Joshua Henry sings &quot;Saturn Returns&quot; in <i>Myths and Hymns</i>
Joshua Henry sings "Saturn Returns" in Myths and Hymns MasterVoices

The connection to the current moment becomes more direct in Joshua Henry’s take on “Saturn Returns,” which he and Sperling have re-imagined as from the perspective of a person feeling trapped indoors who wants to get back to being creative, singing “Long ago, I tasted something sweet. It’s an echo, it’s a memory in retreat.”

Sperling, who helped develop the piece for both its 1998 Off-Broadway premiere at The Public Theater and its 1999 album from Nonesuch Records, says fans of the work will find lots of new material in MasterVoice’s version of it.

“When we made the album in the late ‘90s, you were limited to what could fit on a CD, so there were songs that just didn’t make it. I don’t want to give it away, but there’s one in the second episode that has never been recorded at all that’s really wild. You’ll hear two beautiful ballads [in the second episode] that you may have never heard before and one jazzy piece that will surprise you.”

Ted Sperling
Ted Sperling

Sperling also hopes that this project, and ones like it, will continue past the current moment.

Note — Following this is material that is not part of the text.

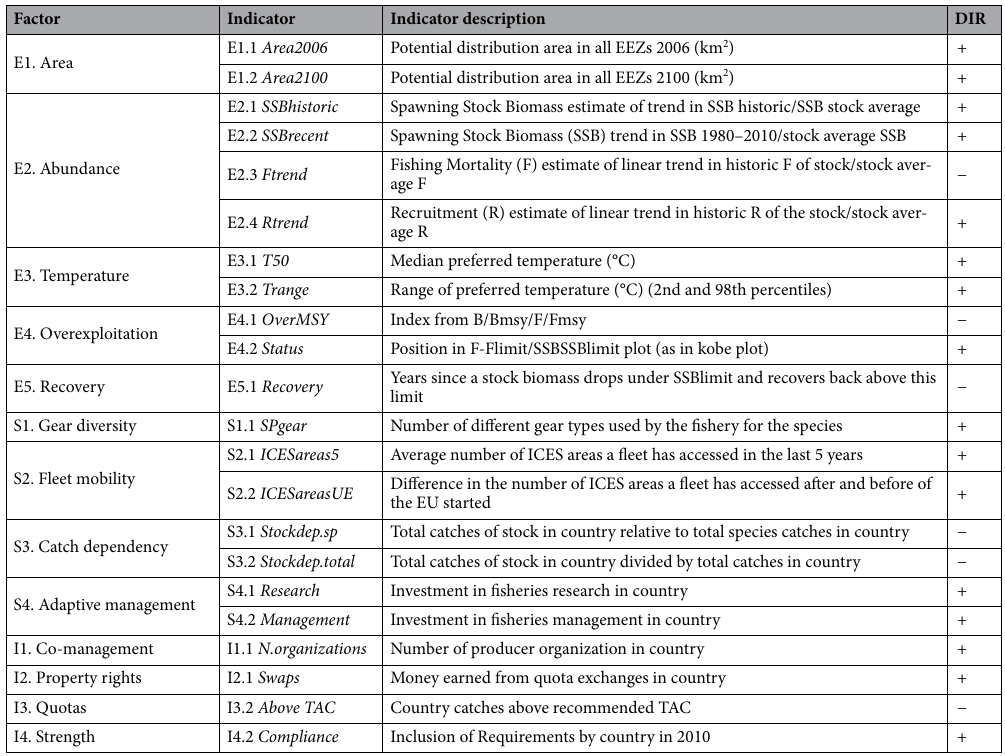
Table 2. List of resilience indicators. The table shows the resilience factors from the literature and the proposed indicators for the analysis, with the direction (DIR) in which they influence resilience. See SI for greater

“When you put as much energy as we do into a one-night event, it’s thrilling, but there’s this feeling of ‘I can’t believe I put so much energy into this and it’s over and no one will ever see it again.’ That’s part of the magic of live theatre and live concert-going, but there’s also something wonderful to be able to revisit something, especially work as complex as Adam’s—It reveals itself more on repeat viewings. I hope that we’ll find a way to combine live performances and recorded performances.”

As for Myths and Hymns specifically, the project is scheduled to remain on YouTube through June 30, though there are plans for a life beyond streaming.

“The current plan is once it’s complete and has finished its run on YouTube, it will be aired on PBS as a complete piece. There have also been a lot of people asking would we make our own cast album of this, and that’s an open question and we’re definitely exploring that.”

Myths and Hymns Chapter 2: Work premieres on MasterVoices’ YouTube channel February 24 at 6:30 PM ET.